Örneğin Genelkurmay Başkanı olduğu dönemde İlker Başbuğ'un yaveri Kuva-i Milliye Derneği'ne devamlı gelip giderdi, yanımızda otururdu, giderdi. İlker Başbuğ sözünü tutmadı, korktu. Bazen bizi savundu, bazen de hem savunuyormuş gibi gösterdi ama savunmadı. İlker Başbuğ içeridekileri sattı" 

'Silivri'dekiler kullanılmış insanlar'

*Silivri'de tutuklu bulunan kişiler Ergenekon'un şemasının neresinde?..

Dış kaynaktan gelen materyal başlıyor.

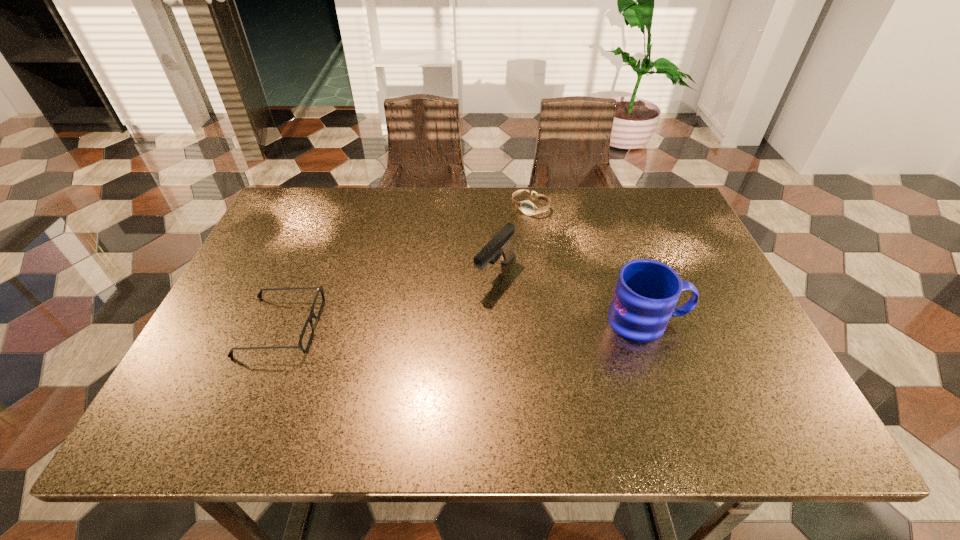
Where is `vacant space in between the tallest object and the third object from left to right`? vacant space in between the tallest object and the third object from left to right is located at coordinates (588, 264).

You are a GUI agent. You are given a task and a screenshot of the screen. Output one action in this format:
    pyautogui.click(x=<x>, y=<y>)
    Task: Click on the free space between the mug and the second farthest object
    The image size is (960, 540).
    Given the screenshot: What is the action you would take?
    pyautogui.click(x=571, y=297)

Locate an element on the screen. free space that is in between the second object from right to left and the mug is located at coordinates (588, 264).

Where is `free space between the leftmost object and the tallest object`? This screenshot has height=540, width=960. free space between the leftmost object and the tallest object is located at coordinates (464, 323).

I want to click on free spot between the second tallest object and the leftmost object, so click(388, 300).

You are a GUI agent. You are given a task and a screenshot of the screen. Output one action in this format:
    pyautogui.click(x=<x>, y=<y>)
    Task: Click on the free space that is in between the pistol and the leftmost object
    The width and height of the screenshot is (960, 540).
    Given the screenshot: What is the action you would take?
    pyautogui.click(x=388, y=300)

At what (x,y) coordinates should I click in order to perform the action: click on vacant region between the farthest object and the rightmost object. Please return your answer as a coordinate pair (x, y). Looking at the image, I should click on (588, 264).

Find the location of `object that is the nearest to the watch`. object that is the nearest to the watch is located at coordinates pos(499,246).

Where is `object that is the closest to the farthest object`? object that is the closest to the farthest object is located at coordinates (499, 246).

The height and width of the screenshot is (540, 960). What are the coordinates of `vacant position in the image that satisfies the following two spatial constraints: 1. on the front side of the third object from right to left; 2. on the side with the handle of the rightmost object` in the screenshot? It's located at (496, 321).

- İçeridekiler (Silivri'de tutuklu bulunanlar) Ergenekon yapılanmasını bırakın, Ergenekon tarafından kullanılmış insanlardır. Ergenekon'un esas beyni dışarıda... Alabiliyorsa ve gücü yetiyorsa, gitsin Hasan Kundakçı'yı sorgulasın? Vatansever Güçbirliği'nde Hasan Kundakçı'nın ne işi vardı? Alaaddin Parmaksız'ın Ergenekon yapılanmasında ne işin vardı? Niye bu insanları almadılar? Bu iki isim, tepedeki yapılanmanın bir altındaki isimler... 11 kişilik konseyin bir altındaki isimler... İçeride olanlar Ergenekon'un en altında... Veli Küçük'ler Ergenekon gücünün içinde yer almayanlar... O kaleye girememiş onlar. O kalenin içindeki insanlar, bunları kullanıyor. Bunlar kullanılmış insanlar. 11 kişilik konseyin içine giremez bunlar... Bunlar ancak, sen komutansın, sana bu görev veriliyor. 'Sen bunu yapacaksın. Şunu şunu yap' dendiğinde o da yapıyor. Vatan, millet, Sakarya... Yolu da açılıyor.